Siri users looking for 'escorts' and 'prostitutes' sent to a Toronto bar
Amara McLaughlin, CP24.com
Published Wednesday, March 15, 2017 5:48PM EDT
Last Updated Wednesday, March 15, 2017 8:06PM EDT
There are no limits to what people will use Siri for, but the virtual assistant in the palm of your hand is causing one Little Italy bar grief by directing users who ask about "prostitutes" or "escorts" there, instead of people looking to play or watch video games.
On Sunday, Meltdown eSports Bar received a phone call at 3 a.m. from a man asking for "prostitutes," said co-owner Alvin Acyatan, who later discovered that Siri had given him the bar’s number.
But this wasn’t the first time he’d received a "mysterious" late night call.
Shortly after the gaming bar opened last November, Acyatan claims he began receiving calls on his personal cell phone that doubles as the business’s main phone line, from people asking for "escorts."
"The conversations were really quick when it happened so I didn’t get a chance to find out why," he told CP24.
Siri is Apple’s voice-recognition software that acts as a search engine by talking to it.
In a series of tests, CP24 asked Siri to find "escorts," "hookers" and "prostitutes," and was given Meltdown’s name, address, phone number and location, each time.
The 30-year-old says he and other owners believed the mix-up may have been caused by the similarity of the words "eSports" and "escorts."
"We were speculating that people were mistyping when doing a search or I thought my phone number might have been very similar to a service provider in Toronto," he stated.
But CTV’s technology analyst Carmi Levy claims this is "unlikely."
"Like Google, you ask Siri a question and hopefully it gives you the right answer, but it doesn’t always work that way," he explained. "Sometimes there are glitches and what comes back out is beyond our control.

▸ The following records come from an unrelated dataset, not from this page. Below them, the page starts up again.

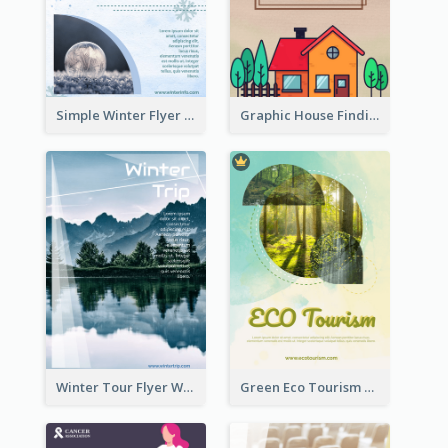
Simple Winter Flyer With Snow Decorations
Graphic House Finding Flyer In Warm Colour Tone
Winter Tour Flyer With Photo Of Snow Mountain
Green Eco Tourism Flyer With Photos Of Forest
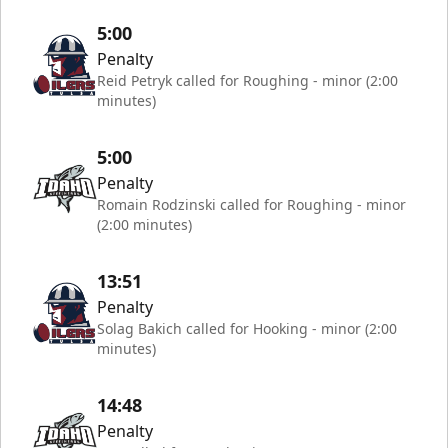
5:00
Penalty
Reid Petryk called for Roughing - minor (2:00
minutes)
5:00
Penalty
Romain Rodzinski called for Roughing - minor
(2:00 minutes)
13:51
Penalty
Solag Bakich called for Hooking - minor (2:00
minutes)
14:48
Penalty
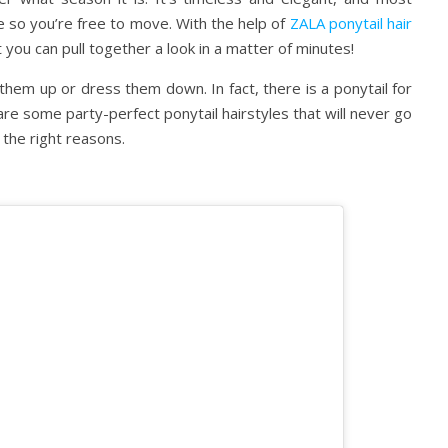
ce so you’re free to move. With the help of
ZALA ponytail hair
at you can pull together a look in a matter of minutes!
them up or dress them down. In fact, there is a ponytail for
re some party-perfect ponytail hairstyles that will never go
l the right reasons.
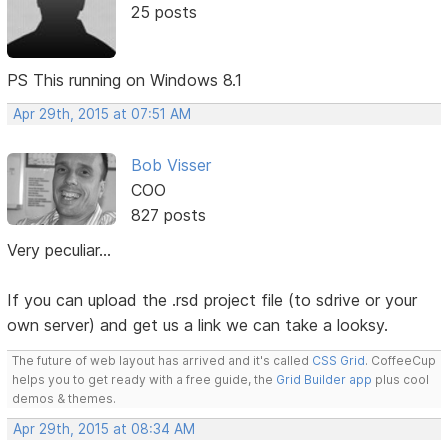
25 posts
PS This running on Windows 8.1
Apr 29th, 2015 at 07:51 AM
Bob Visser
COO
827 posts
Very peculiar...
If you can upload the .rsd project file (to sdrive or your
own server) and get us a link we can take a looksy.
The future of web layout has arrived and it's called
CSS Grid
. CoffeeCup
helps you to get ready with a free guide, the
Grid Builder app
plus cool
demos & themes.
Apr 29th, 2015 at 08:34 AM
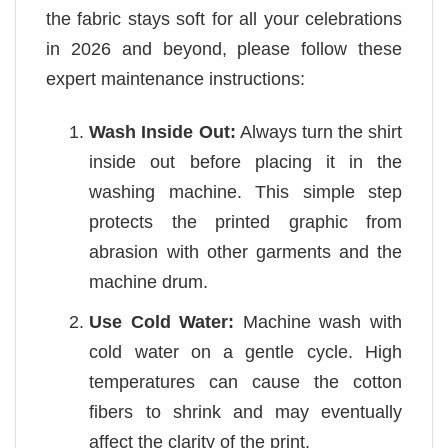
the fabric stays soft for all your celebrations
in 2026 and beyond, please follow these
expert maintenance instructions:
Wash Inside Out:
Always turn the shirt
inside out before placing it in the
washing machine. This simple step
protects the printed graphic from
abrasion with other garments and the
machine drum.
Use Cold Water:
Machine wash with
cold water on a gentle cycle. High
temperatures can cause the cotton
fibers to shrink and may eventually
affect the clarity of the print.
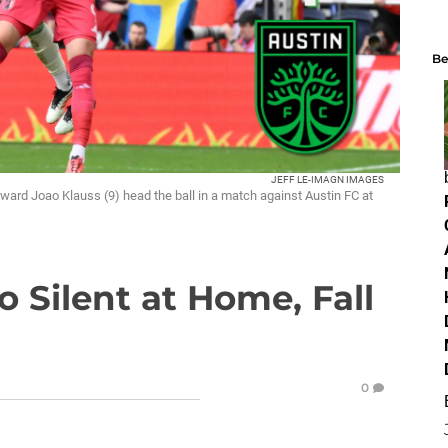
Be
JEFF LE-IMAGN IMAGES
rward Joao Klauss (9) head the ball in a match against Austin FC at
o Silent at Home, Fall
0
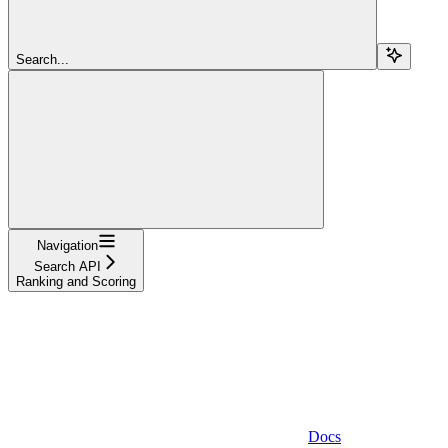
Search...
Navigation
Search API
Ranking and Scoring
Docs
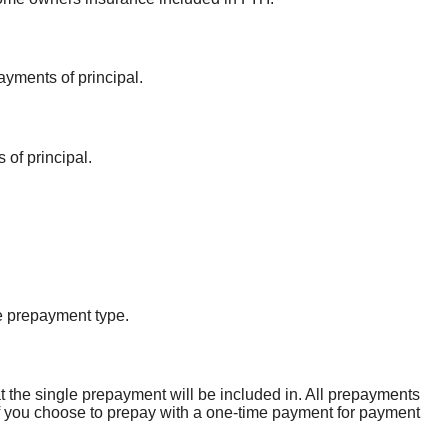
ayments of principal.
 of principal.
e prepayment type.
t the single prepayment will be included in. All prepayments
. If you choose to prepay with a one-time payment for payment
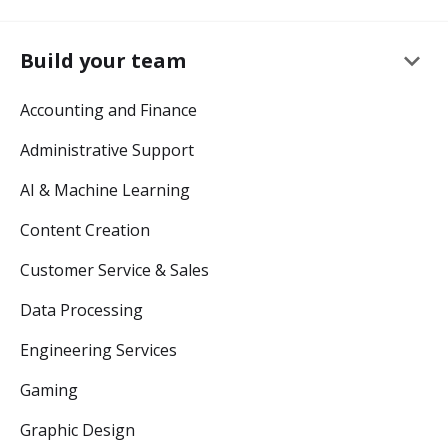
keyboard_arrow_down
Build your team
Accounting and Finance
Administrative Support
AI & Machine Learning
Content Creation
Customer Service & Sales
Data Processing
Engineering Services
Gaming
Graphic Design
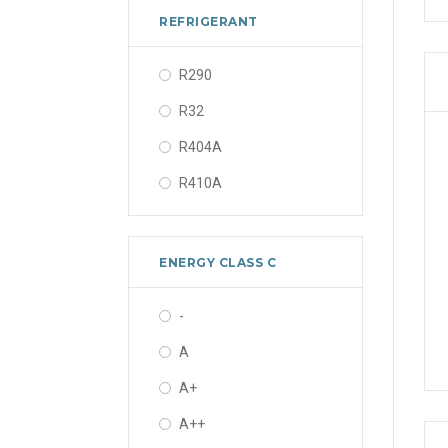
REFRIGERANT
R290
R32
R404A
R410A
ENERGY CLASS C
-
A
A+
A++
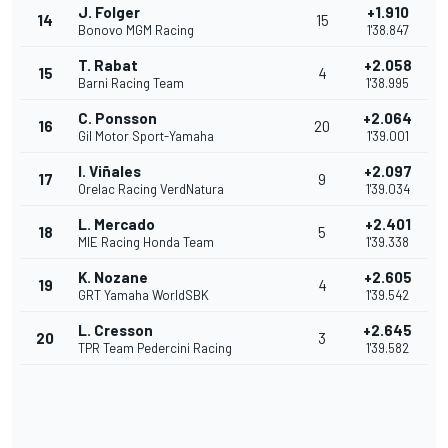
J. Folger
+1.910
14
15
Bonovo MGM Racing
1'38.847
T. Rabat
+2.058
15
4
Barni Racing Team
1'38.995
C. Ponsson
+2.064
16
20
Gil Motor Sport-Yamaha
1'39.001
I. Viñales
+2.097
17
9
Orelac Racing VerdNatura
1'39.034
L. Mercado
+2.401
18
5
MIE Racing Honda Team
1'39.338
K. Nozane
+2.605
19
4
GRT Yamaha WorldSBK
1'39.542
L. Cresson
+2.645
20
3
TPR Team Pedercini Racing
1'39.582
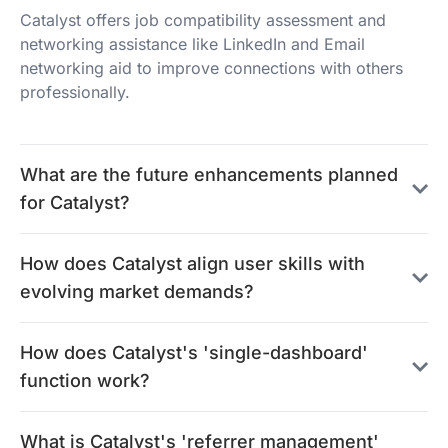
Catalyst offers job compatibility assessment and
networking assistance like LinkedIn and Email
networking aid to improve connections with others
professionally.
What are the future enhancements planned
for Catalyst?
How does Catalyst align user skills with
evolving market demands?
How does Catalyst's 'single-dashboard'
function work?
What is Catalyst's 'referrer management'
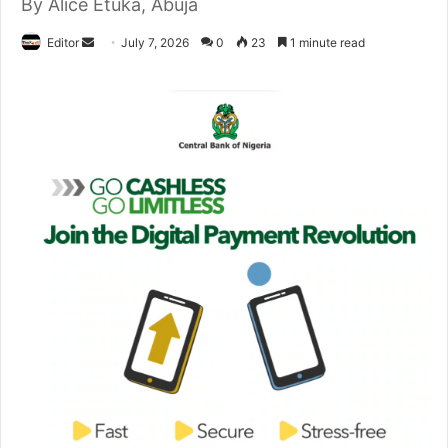
By Alice Etuka, Abuja
Editor
S
July 7, 2026
0
23
1 minute read
e
n
d
a
n
e
m
a
i
l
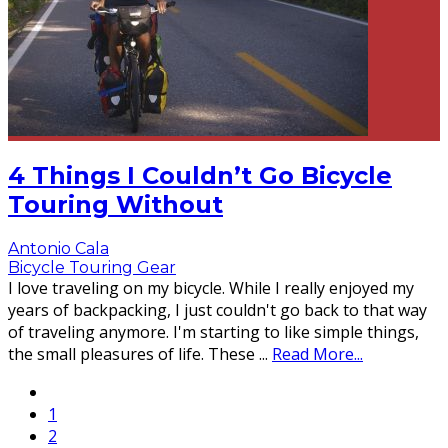
4 Things I Couldn’t Go Bicycle
Touring Without
Antonio Cala
Bicycle Touring Gear
I love traveling on my bicycle. While I really enjoyed my
years of backpacking, I just couldn't go back to that way
of traveling anymore. I'm starting to like simple things,
the small pleasures of life. These
...
Read More...
1
2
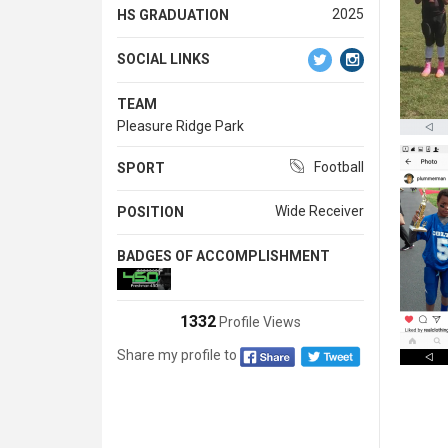
2025
HS GRADUATION
SOCIAL LINKS
TEAM
Pleasure Ridge Park
Football
SPORT
Wide Receiver
POSITION
BADGES OF ACCOMPLISHMENT
1332
Profile Views
Share my profile to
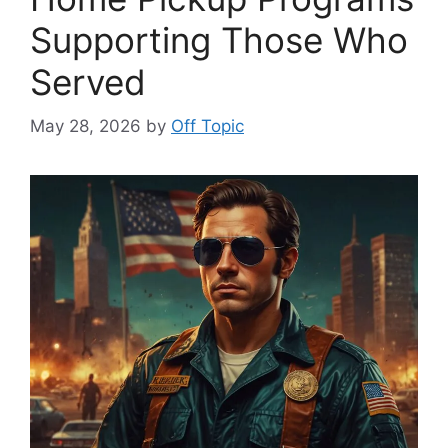
Supporting Those Who
Served
May 28, 2026
by
Off Topic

Unfortunately businesses get mixed up in it."
He says these errors are becoming "increasingly rare."
According to the so-called "tech-nerd," Siri incorporates algorithms which allow it to "learn from its experiences and refine its results."

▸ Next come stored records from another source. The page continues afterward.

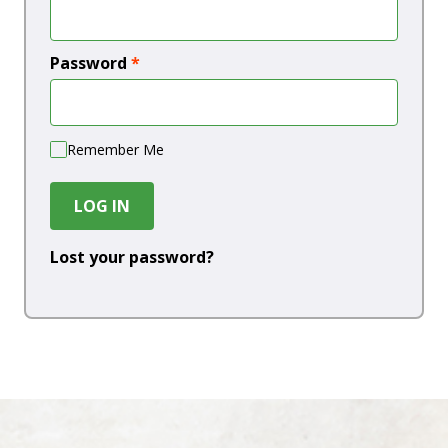
Password
*
Remember Me
LOG IN
Lost your password?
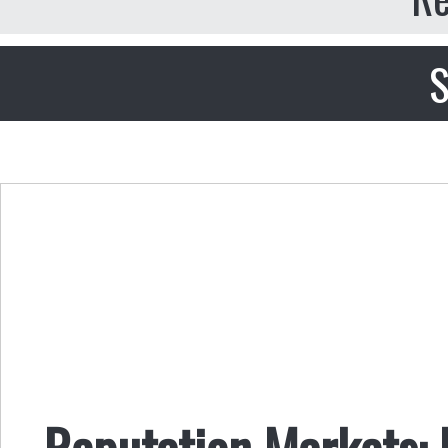
S
Reputation Markets: R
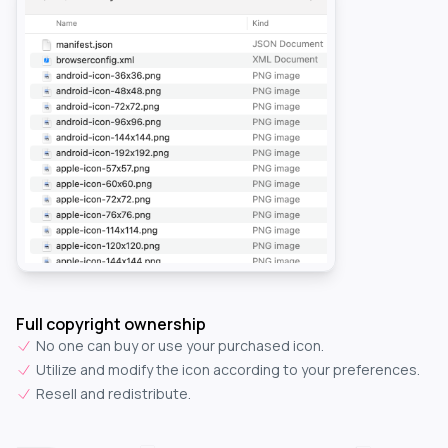
Full copyright ownership
No one can buy or use your purchased icon.
Utilize and modify the icon according to your preferences.
Resell and redistribute.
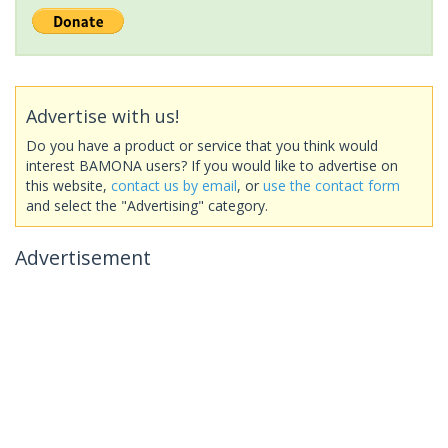
Advertise with us!
Do you have a product or service that you think would
interest BAMONA users? If you would like to advertise on
this website,
contact us by email
, or
use the contact form
and select the "Advertising" category.
Advertisement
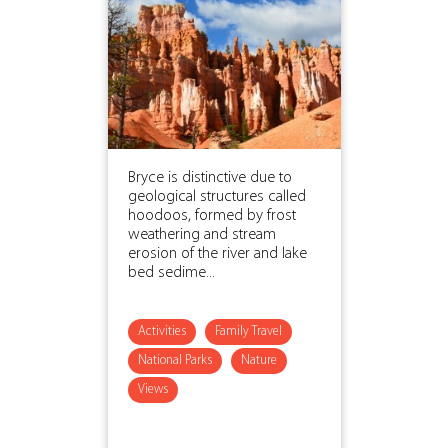
Bryce is distinctive due to
geological structures called
hoodoos, formed by frost
weathering and stream
erosion of the river and lake
bed sedime...
Activities
Family Travel
National Parks
Nature
Views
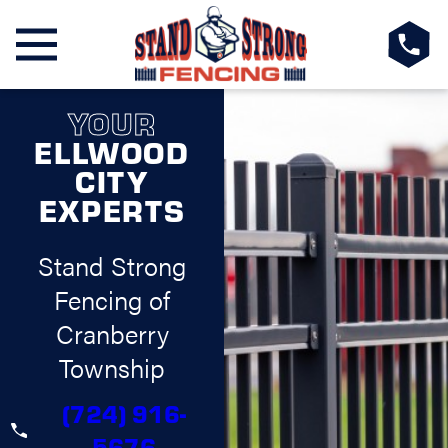
YOUR
ELLWOOD
CITY
EXPERTS
Stand Strong
Fencing of
Cranberry
Township
(724) 916-
5676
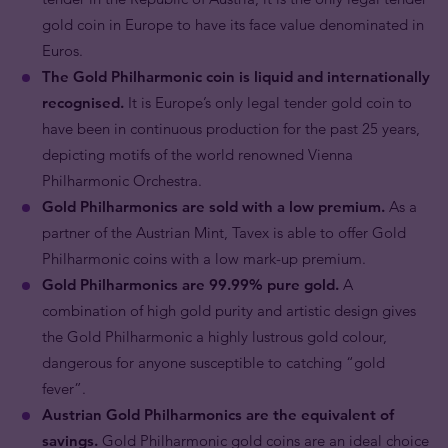
gold coin in Europe to have its face value denominated in
Euros.
The Gold Philharmonic coin is liquid and internationally
recognised.
It is Europe’s only legal tender gold coin to
have been in continuous production for the past 25 years,
depicting motifs of the world renowned Vienna
Philharmonic Orchestra.
Gold Philharmonics are sold with a low premium.
As a
partner of the Austrian Mint, Tavex is able to offer Gold
Philharmonic coins with a low mark-up premium.
Gold Philharmonics are 99.99% pure gold.
A
combination of high gold purity and artistic design gives
the Gold Philharmonic a highly lustrous gold colour,
dangerous for anyone susceptible to catching “gold
fever”.
Austrian Gold Philharmonics are the equivalent of
savings.
Gold Philharmonic gold coins are an ideal choice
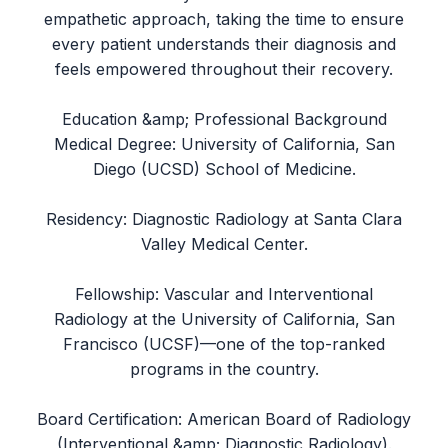
empathetic approach, taking the time to ensure
every patient understands their diagnosis and
feels empowered throughout their recovery.
Education &amp; Professional Background
Medical Degree: University of California, San
Diego (UCSD) School of Medicine.
Residency: Diagnostic Radiology at Santa Clara
Valley Medical Center.
Fellowship: Vascular and Interventional
Radiology at the University of California, San
Francisco (UCSF)—one of the top-ranked
programs in the country.
Board Certification: American Board of Radiology
(Interventional &amp; Diagnostic Radiology).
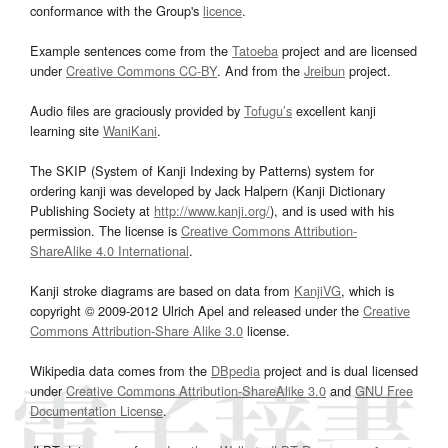
conformance with the Group's
licence
.
Example sentences come from the
Tatoeba
project and are licensed
under
Creative Commons CC-BY
. And from the
Jreibun
project.
Audio files are graciously provided by
Tofugu’s
excellent kanji
learning site
WaniKani
.
The SKIP (System of Kanji Indexing by Patterns) system for
ordering kanji was developed by Jack Halpern (Kanji Dictionary
Publishing Society at
http://www.kanji.org/
), and is used with his
permission. The license is
Creative Commons Attribution-
ShareAlike 4.0 International
.
Kanji stroke diagrams are based on data from
KanjiVG
, which is
copyright © 2009-2012 Ulrich Apel and released under the
Creative
Commons Attribution-Share Alike 3.0
license.
Wikipedia data comes from the
DBpedia
project and is dual licensed
under
Creative Commons Attribution-ShareAlike 3.0
and
GNU Free
Documentation License
.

"Every device has it and it is becoming easy to use, but the consequences when something like this happens are increasingly significant for legitimate establishments who are represented in a way that’s detrimental to their branding," he added.

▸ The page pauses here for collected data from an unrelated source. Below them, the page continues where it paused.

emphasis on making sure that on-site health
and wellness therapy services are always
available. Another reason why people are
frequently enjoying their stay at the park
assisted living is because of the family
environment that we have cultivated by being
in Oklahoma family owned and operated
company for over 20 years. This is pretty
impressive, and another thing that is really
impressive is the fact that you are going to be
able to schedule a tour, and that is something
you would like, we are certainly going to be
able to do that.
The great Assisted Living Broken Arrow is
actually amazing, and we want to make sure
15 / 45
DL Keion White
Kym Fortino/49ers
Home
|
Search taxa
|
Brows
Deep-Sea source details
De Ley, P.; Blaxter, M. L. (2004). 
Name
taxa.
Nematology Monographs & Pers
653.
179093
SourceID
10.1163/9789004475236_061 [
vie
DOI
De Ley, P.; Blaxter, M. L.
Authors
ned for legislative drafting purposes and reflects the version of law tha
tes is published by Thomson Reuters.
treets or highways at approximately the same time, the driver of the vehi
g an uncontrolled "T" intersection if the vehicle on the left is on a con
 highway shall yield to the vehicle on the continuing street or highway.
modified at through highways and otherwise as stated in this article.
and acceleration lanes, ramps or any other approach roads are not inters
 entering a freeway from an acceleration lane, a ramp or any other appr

Acyatan contacted Apple tech support on Tuesday via email and on Twitter, but has not heard back.
"It was time to nip it in the butt," he said.
Apple did not respond to CP24’s request for comment.
In the meantime, Acyatan and Meltdown’s other three owners are taking it in stride.
"For now it is fine, but I think the joke will wear its course," he said.
Acyatan plans to file a formal complaint with Apple by the end of the week.